Het bestaan van deze watermantel wordt o.m. bevestigd door meerdere wetenschappers o..a. Prof.Joseph C. Dillow – “The waters Above”
Deze watermantel zorgde voor een gelijkvormig zacht klimaat over ganse de aarde.
Een dergelijke watermantel bestaat trouwens nog steeds op de planeet Venus die zonder grote luchtturbulenties zorgt voor een gelijkvormig klimaat van pool tot evenaar.
Geologen weten aan de hand van waarnemingen in de meeste gesteenten, dat ons klimaat vroeger veel warmer is geweest en dit over gans de aarde.
Zo vindt men steenkoollagen in de ondergrond van de meeste werelddelen. Deze lagen getuigen van een subtropische rijke plantengroei (fossielen). Ook de dierenwereld was veel rijker en weelderiger. (reuzereptielen, dinosauriërs…)
De hoge partiële zuurstofdruk verklaart ook de grote afmetingen van insecten, ongewervelde en gewervelde dieren. Mogelijk is dit ook een verklaring voor de hoge ouderdom van de aartsvaders.
Datum?
Volgens Dominique Tassot, burgerlijk mijningenieur en auteur van het boek: “A l’Image de Dieu, Préhistoire Transformiste ou Préhistoire Biblique”, volstaan enige kennis van de bevolkingsgroei en enkele berekeningen om te kunnen stellen dat de zondvloed is opgetreden in de 24 ? eeuw vóór Christus.
Ook andere studies over de bevolkingsgroei wijzen naar een totale ouderdom van 5 à 6000 jaar voor de afstamming van de huidige wereldbevolking van één ouderpaar.
Deze statistische schattingen staan in schril contrast met de ouderdommen die door de evolutieleer worden voorgesteld. Deze variëren van 30.000 jaar voor de Homo Sapiens Sapiens – 300.000 jaar voor de Neanderthaler die evengoed reeds zijn doden begroef, kon spreken en werktuigen maakte, en bijna 2.000.000 voor de Homo Erectus.
Indien deze evolutionistische ouderdommen juist zouden zijn, dan zouden er nu evenveel mensen zijn als bacteriën!! En indien al die mensen ooit op aarde zouden hebben geleefd, waar zijn dan hun fossiele overblijfselen?
Conclusie
Deze beknopte samenvatting van de bijzonderste aspecten van evolutie- en scheppingsleer bevat geen antwoord op alle vragen die men zich in verband met dit boeiend onderwerp zou kunnen stellen.
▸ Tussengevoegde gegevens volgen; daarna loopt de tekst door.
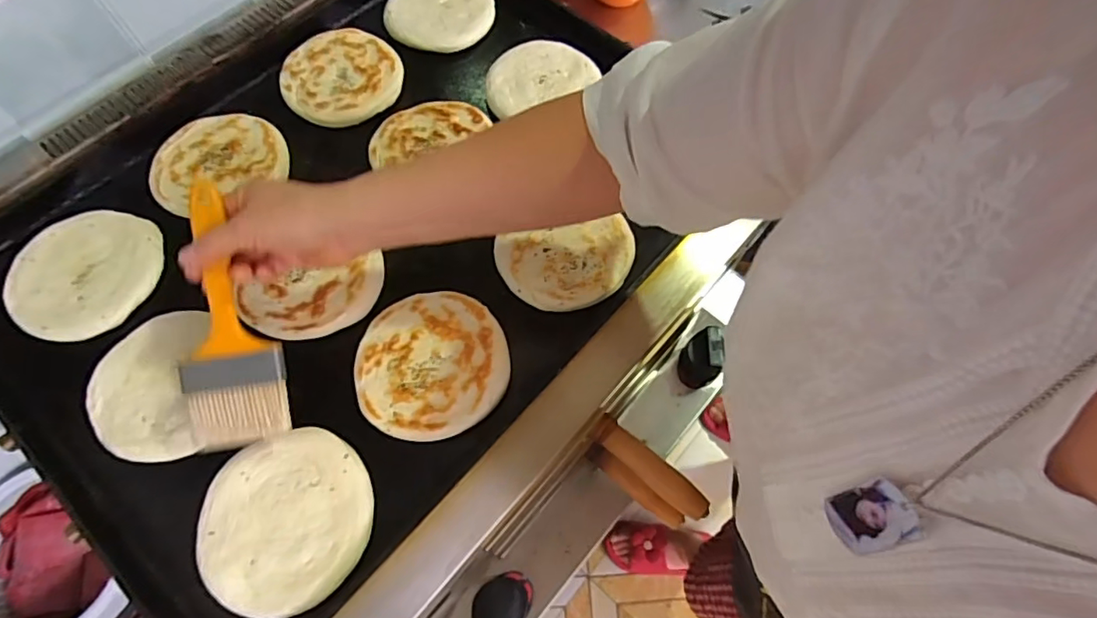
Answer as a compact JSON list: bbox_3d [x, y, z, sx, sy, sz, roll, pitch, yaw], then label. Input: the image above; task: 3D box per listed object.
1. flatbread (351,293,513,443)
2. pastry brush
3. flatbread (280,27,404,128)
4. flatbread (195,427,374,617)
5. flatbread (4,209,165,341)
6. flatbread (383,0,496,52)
[{"bbox_3d":[-0.098,0.045,0.472,0.123,0.006,0.124,0,65,0],"label":"flatbread"},{"bbox_3d":[-0.236,0.006,0.404,0.068,0.009,0.190,-7,97,-11],"label":"pastry brush"},{"bbox_3d":[-0.225,-0.254,0.605,0.123,0.021,0.123,-16,66,-8],"label":"flatbread"},{"bbox_3d":[-0.200,0.160,0.422,0.126,0.010,0.124,0,65,0],"label":"flatbread"},{"bbox_3d":[-0.425,-0.034,0.510,0.128,0.008,0.127,0,65,0],"label":"flatbread"},{"bbox_3d":[-0.126,-0.352,0.655,0.120,0.018,0.120,0,65,0],"label":"flatbread"}]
Daarvoor verwijzen wij dan ook naar de bronvermelding hierna.
Samengevat kunnen we zeggen dat de evolutietheorie niet meer is dan een hypothese. Zij wordt echter nog steeds opgedrongen als een realiteit zowel in de schoolboeken als in de media, in musea, vakliteratuur enz.
Het werkelijke doel van de evolutietheorie is niet enkel het ontkennen dat er een schepping is geweest maar vooral het bestaan van de Schepper.
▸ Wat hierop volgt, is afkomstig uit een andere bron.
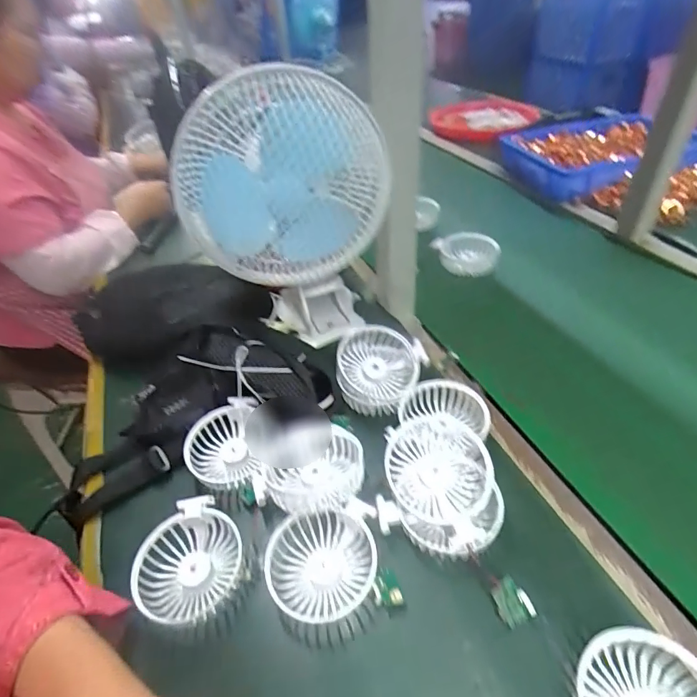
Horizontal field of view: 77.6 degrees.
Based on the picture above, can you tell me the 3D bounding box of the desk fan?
[{"bbox_3d":[-0.058,-0.138,0.504,0.205,0.307,0.142,-1,43,7],"label":"desk fan"}]

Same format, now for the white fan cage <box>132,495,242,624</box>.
[{"bbox_3d":[-0.139,0.182,0.372,0.074,0.028,0.092,21,50,27],"label":"white fan cage"}]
_______________________________________________________________
1 “Big bang”: reeds tientallen jaren zitten astronomen hierover met de handen in het haar want bepaalde ontdekkingen hebben aangetoond dat deze theorie niet klopt.
Astronoom W. Kaufmann formuleerde dit duidelijk als volgt: “Als deze (ontdekkingen) juist zijn, dan stort een van de pijlers van de moderne sterrenkunde en kosmologie in elkaar met een verwarring zonder voorgaande sedert Copernicus.”